Exercise aim:
What you return must match the entries exactly, except that the pictures are gone.

Input material:
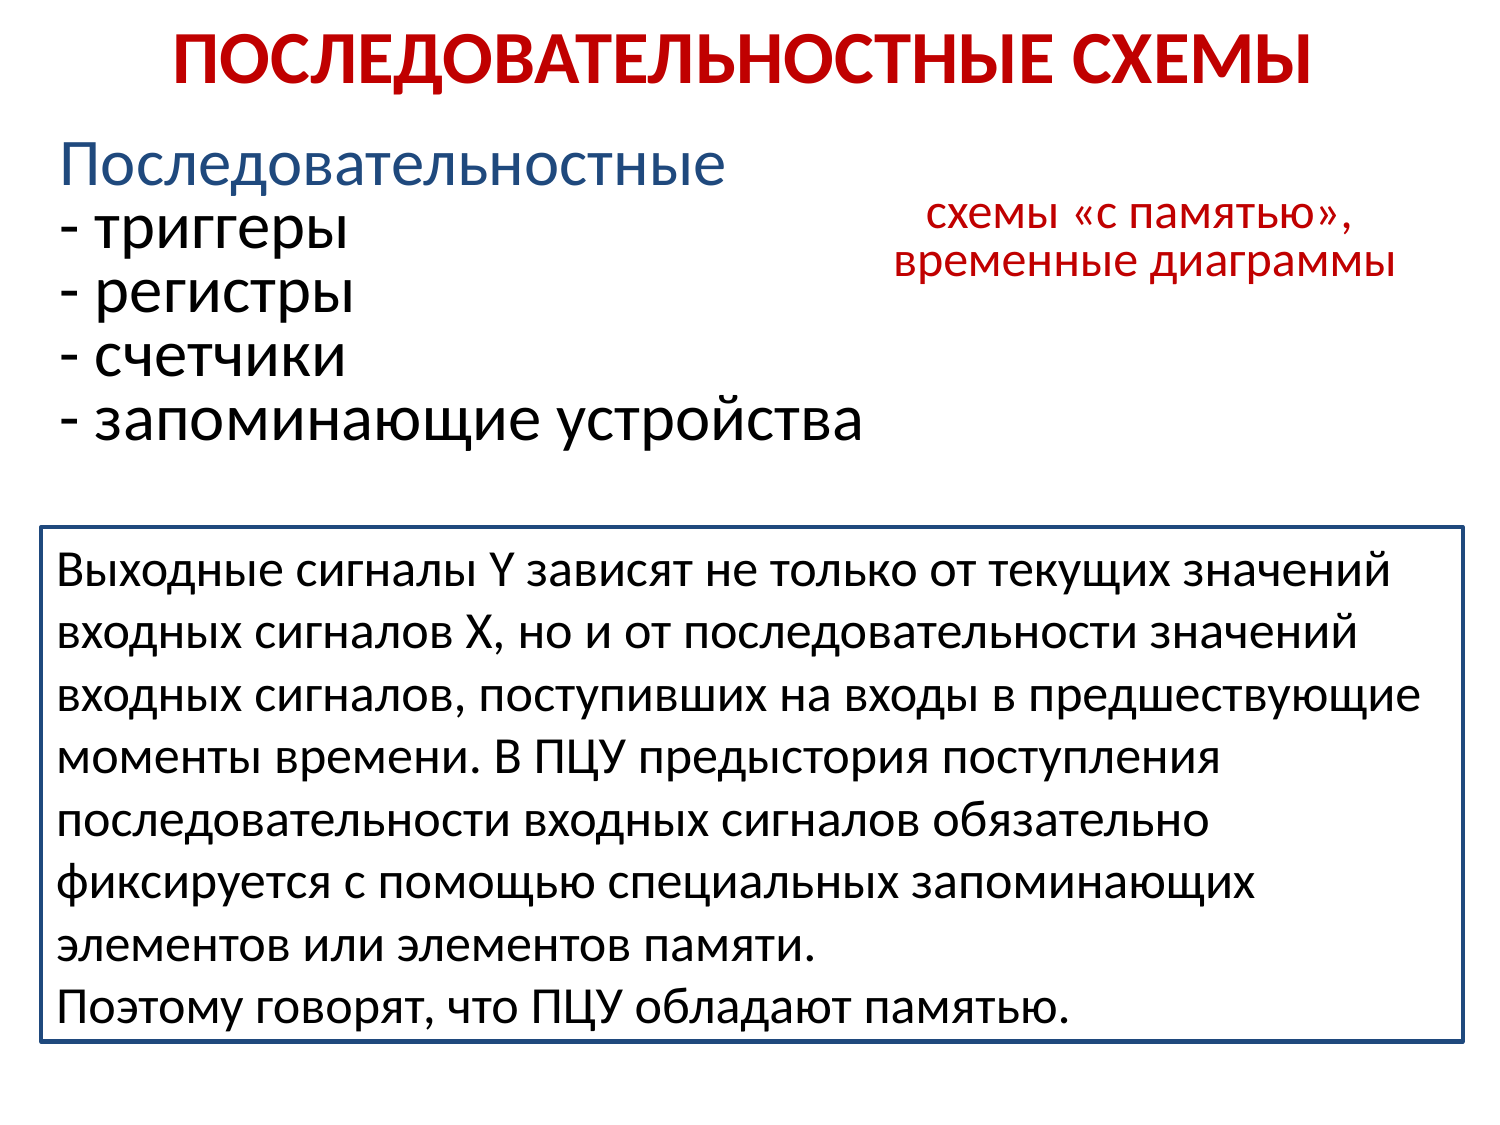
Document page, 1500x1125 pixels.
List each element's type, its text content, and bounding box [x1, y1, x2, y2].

title ПОСЛЕДОВАТЕЛЬНОСТНЫЕ СХЕМЫ [17, 5, 1471, 102]
text_box Выходные сигналы Y зависят не только от текущих значений входных сигналов X, но и от последовательности значений входных сигналов, по­ступивших на входы в предшествующие моменты време­ни. В ПЦУ предыстория поступления последовательно­сти входных сигналов обязательно фиксируется с по­мощью специальных запоминающих элементов или эле­ментов памяти. Поэтому говорят, что ПЦУ обладают памятью. [41, 527, 1463, 1042]
text_box Последовательностные - триггеры - регистры - счетчики - запоминающие устройства [44, 126, 881, 461]
text_box схемы «с памятью», временные диаграммы [878, 182, 1412, 294]
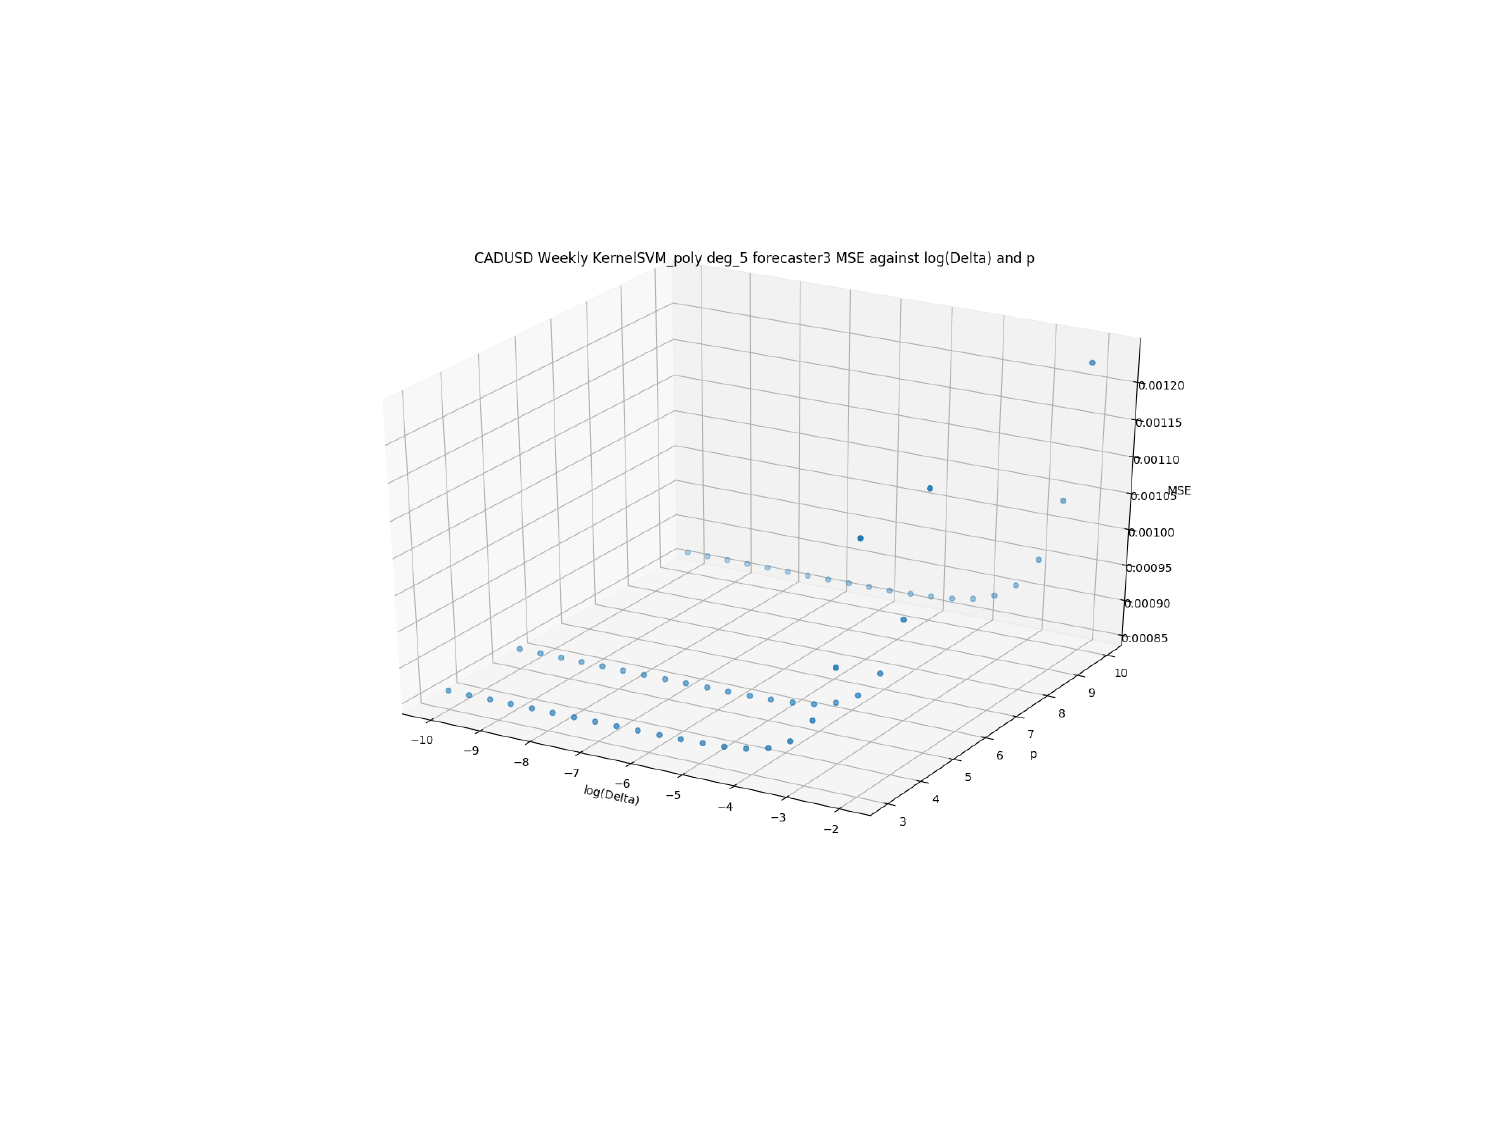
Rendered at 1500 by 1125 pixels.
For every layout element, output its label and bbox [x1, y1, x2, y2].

Expected answer:
Document page, 1500x1125 pixels.
List each element's type, its text content, and bounding box [x1, y1, x2, y2].

title ПОСЛЕДОВАТЕЛЬНОСТНЫЕ СХЕМЫ [17, 5, 1471, 102]
text_box Выходные сигналы Y зависят не только от текущих значений входных сигналов X, но и от последовательности значений входных сигналов, по­ступивших на входы в предшествующие моменты време­ни. В ПЦУ предыстория поступления последовательно­сти входных сигналов обязательно фиксируется с по­мощью специальных запоминающих элементов или эле­ментов памяти. Поэтому говорят, что ПЦУ обладают памятью. [41, 527, 1463, 1042]
text_box Последовательностные - триггеры - регистры - счетчики - запоминающие устройства [44, 126, 881, 461]
text_box схемы «с памятью», временные диаграммы [878, 182, 1412, 294]
Rendered at 1500 by 1125 pixels.
For every layout element, output its label and bbox [x1, y1, x2, y2].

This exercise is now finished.